Abstract

A bifunctional, microporous Zn^II metal-organic framework, [Zn₂ (NH₂ BDC)₂ (dpNDI)]_n (MOF1) (where, NH₂ BDC=2-aminoterephthalic acid, dpNDI=N,N'-di(4-pyridyl)-1,4,5,8-naphthalenediimide) has been synthesized solvothermally. MOF1 shows an interesting two-fold interpenetrated, 3D pillar-layered framework structure composed of two types of 1D channels with dimensions of approximately 2.99×3.58 Å and 4.58×5.38 Å decorated with pendent -NH₂ groups. Owing to the presence of a basic functionalized pore surface, MOF1 exhibits selective adsorption of CO₂ with high value of heat of adsorption (Q_st =46.5 kJ mol^-1 ) which is further supported by theoretically calculated binding energy of 48.4 kJ mol^-1 . Interestingly, the value of Q_st observed for MOF1 is about 10 kJ mol^-1 higher than that of analogues MOF with the benzene-1,4-dicarboxylic acid (BDC) ligand, which establishes the critical role of the -NH₂ group for CO₂ capture.

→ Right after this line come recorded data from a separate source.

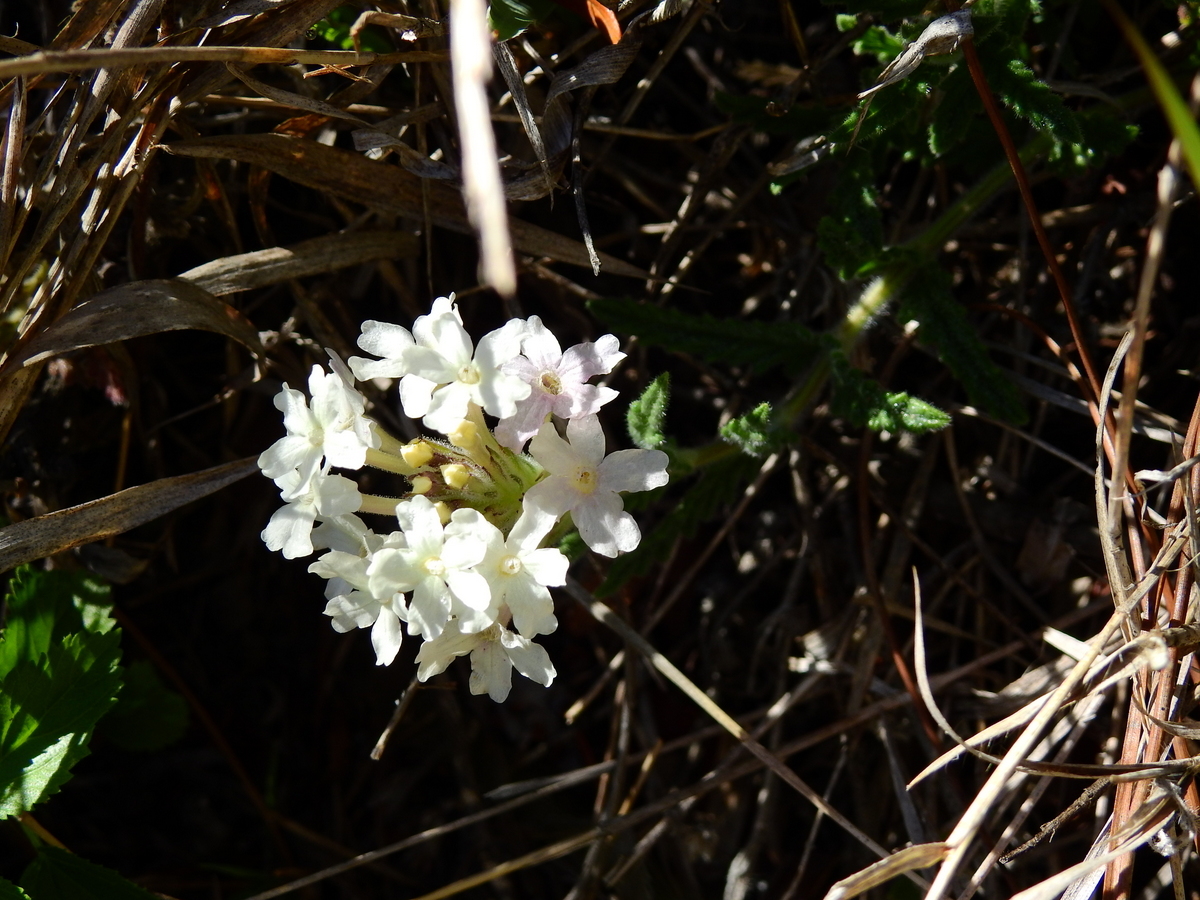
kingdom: Plantae
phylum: Tracheophyta
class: Magnoliopsida
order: Lamiales
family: Verbenaceae
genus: Verbena
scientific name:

Moreover, MOF1 exhibits highly selective and sensitive sensing of the nitroaromatic compound (NAC), 2,4,6-trinitrophenol (TNP) over other competing NACs through a luminescence quenching mechanism. The observed selectivity for TNP over other nitrophenols has been correlated to stronger hydrogen bonding interaction of TNP with the basic -NH₂ group of MOF1, which is revealed from DFT calculations. To the best of our knowledge, MOF1 is the first example of an interpenetrated Zn^II -MOF exhibiting selective adsorption of CO₂ as well as efficient aqueous-phase sensing of TNP; investigated through combined experimental and theoretical studies.